You aren't the first. You aren't the last, but you're still growing, learning, evolving, and each payment is dwindling down the principal of debt that will lead to a culmination of a beautiful new life to hold and cherish, a life that can only happen through the pain of stretching.


Yes, it's uncomfortable and a little boring at times, but try to be patient in the waiting because the best part of the story is buried in the mundane, the chasm between where you are and where you want to be.


As an avid reader for most of my adult life, I can attest that the beginning of a story grabs your attention, the ending dazzles you, but the middle is where you fall in love with the message.


There are still a lot of pages to be written in your life, so don't rush the development trying to get to the end.


In "The Birthmark," one of my favorite short stories, Nathaniel Hawthorne penned this beautiful ending line regarding the tragic death of the main character's beautiful wife.
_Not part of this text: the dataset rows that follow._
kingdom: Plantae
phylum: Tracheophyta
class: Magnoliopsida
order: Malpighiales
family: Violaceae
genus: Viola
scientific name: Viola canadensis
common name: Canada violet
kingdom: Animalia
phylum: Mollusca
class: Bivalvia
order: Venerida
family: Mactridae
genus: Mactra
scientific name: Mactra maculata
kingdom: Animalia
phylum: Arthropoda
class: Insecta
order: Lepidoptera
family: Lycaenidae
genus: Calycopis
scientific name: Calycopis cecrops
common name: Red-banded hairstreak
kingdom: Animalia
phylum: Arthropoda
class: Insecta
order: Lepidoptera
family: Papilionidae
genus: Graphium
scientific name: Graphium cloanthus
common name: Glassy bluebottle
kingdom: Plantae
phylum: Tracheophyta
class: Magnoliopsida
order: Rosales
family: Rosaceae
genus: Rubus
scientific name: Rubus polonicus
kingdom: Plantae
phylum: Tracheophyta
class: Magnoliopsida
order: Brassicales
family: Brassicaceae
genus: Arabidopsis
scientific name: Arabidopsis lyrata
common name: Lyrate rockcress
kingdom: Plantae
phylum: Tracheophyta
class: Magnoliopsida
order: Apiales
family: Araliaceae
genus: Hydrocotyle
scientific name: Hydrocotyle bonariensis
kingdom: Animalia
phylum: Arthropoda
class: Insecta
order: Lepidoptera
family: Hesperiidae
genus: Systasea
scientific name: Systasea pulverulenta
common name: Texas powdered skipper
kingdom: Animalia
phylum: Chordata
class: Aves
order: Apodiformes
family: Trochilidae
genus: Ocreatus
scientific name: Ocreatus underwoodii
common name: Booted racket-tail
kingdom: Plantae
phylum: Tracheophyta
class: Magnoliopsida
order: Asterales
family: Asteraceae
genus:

"He failed to look beyond the shadowy scope of time to find the perfect future in the present."


I have read this story at least 50 times with students through the years. Each time the sadness overwhelms me anew as I consider how guilty I am at wishing away the best parts of my life. I always urged my students to live in the moment and not waste away their lives waiting on a better part to come along.


Sadly, I wasn't always skilled at heeding to the advice I so generously doled out each year.


Even now, I can hear the reverberating echo of my own voice.


"The best part has always been the middle (the present), don't you see it?"